Jonathan Cogswell Jr. (1687-1752) inherited the 165-acre property in 1717 at age thirty, and his time at Westberry Lee is the most significant in terms of buildings that survive today. Two years after inheriting the property, Jonathan built a salt hay barn, the oldest building currently standing at Cogswell’s Grant. In 1728 he built the western portion of the current house, possibly as an addition to the existing seventeenth-century house that was oriented north to south. The terraces in front of the house may also date to his tenure, as they are typical of country house landscaping in this period.
By 1749 Jonathan Cogswell Jr. was so prosperous that he had the second-highest taxable wealth in all of Ipswich. Sometime before 1752, the seventeenth-century portion of the house was taken down, and a new addition, the eastern portion of the current house, was constructed. It appears that this portion of the house was not entirely finished, however, before Jonathan Jr. died in 1752. The farm was leased to tenant farmers until 1761, when Jonathan Jr.’s son was old enough to take possession.

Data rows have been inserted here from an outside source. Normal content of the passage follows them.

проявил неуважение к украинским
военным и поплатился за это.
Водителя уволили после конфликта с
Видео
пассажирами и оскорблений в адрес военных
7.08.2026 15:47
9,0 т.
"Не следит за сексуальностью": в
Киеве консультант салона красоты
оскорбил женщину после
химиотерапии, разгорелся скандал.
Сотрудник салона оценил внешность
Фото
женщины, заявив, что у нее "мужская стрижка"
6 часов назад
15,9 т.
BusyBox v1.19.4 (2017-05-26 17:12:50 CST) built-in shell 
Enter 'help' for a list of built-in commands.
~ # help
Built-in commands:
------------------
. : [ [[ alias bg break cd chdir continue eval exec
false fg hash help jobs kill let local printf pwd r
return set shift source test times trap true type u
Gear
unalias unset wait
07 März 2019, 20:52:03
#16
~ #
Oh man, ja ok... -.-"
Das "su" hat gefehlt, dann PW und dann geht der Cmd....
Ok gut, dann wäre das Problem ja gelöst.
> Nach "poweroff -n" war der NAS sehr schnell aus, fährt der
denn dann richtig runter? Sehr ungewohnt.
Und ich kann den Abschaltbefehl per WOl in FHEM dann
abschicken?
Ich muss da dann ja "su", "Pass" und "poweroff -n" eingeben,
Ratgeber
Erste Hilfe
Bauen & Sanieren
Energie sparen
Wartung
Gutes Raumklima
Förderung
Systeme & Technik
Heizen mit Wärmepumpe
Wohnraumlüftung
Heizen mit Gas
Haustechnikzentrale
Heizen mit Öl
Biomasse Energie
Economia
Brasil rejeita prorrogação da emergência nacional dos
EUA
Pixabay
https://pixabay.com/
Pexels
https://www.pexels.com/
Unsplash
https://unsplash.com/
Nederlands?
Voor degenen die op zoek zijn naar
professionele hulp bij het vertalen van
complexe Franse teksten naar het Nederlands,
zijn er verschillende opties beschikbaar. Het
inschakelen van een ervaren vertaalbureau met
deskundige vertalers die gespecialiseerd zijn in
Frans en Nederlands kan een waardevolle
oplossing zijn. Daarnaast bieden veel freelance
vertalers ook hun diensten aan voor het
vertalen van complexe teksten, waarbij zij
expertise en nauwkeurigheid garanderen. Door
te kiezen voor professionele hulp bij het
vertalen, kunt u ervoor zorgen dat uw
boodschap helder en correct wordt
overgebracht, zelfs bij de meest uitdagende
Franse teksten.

Colonel Jonathan Cogswell (1740-1819) lived at Westberry Lee and worked the farm for thirty years, starting at age twenty-one, when he came into his majority. He was Captain of an Ipswich alarm list company raised in 1774, promoted to Major in 1775, and was Colonel of the Second Regiment of Massachusetts Volunteers in the army from 1776 until the end of the Revolutionary War. A Justice of the Peace, a member of the State Constitutional Convention in 1780, and part of the Massachusetts delegation to the United States Constitutional Convention in 1788, Colonel Cogswell was a prominent figure in the community. However, in 1791, Colonel Cogswell decided to move closer to Chebacco center, and upon the untimely death of his only son in 1813, Westberry Lee was once again leased to tenants. This was the last time that the Cogswell family resided at the farm, and though Colonel Cogswell’s widow refused to sell the property during her lifetime, it finally passed out of the family in 1839, two hundred years after John Cogswell’s original grant.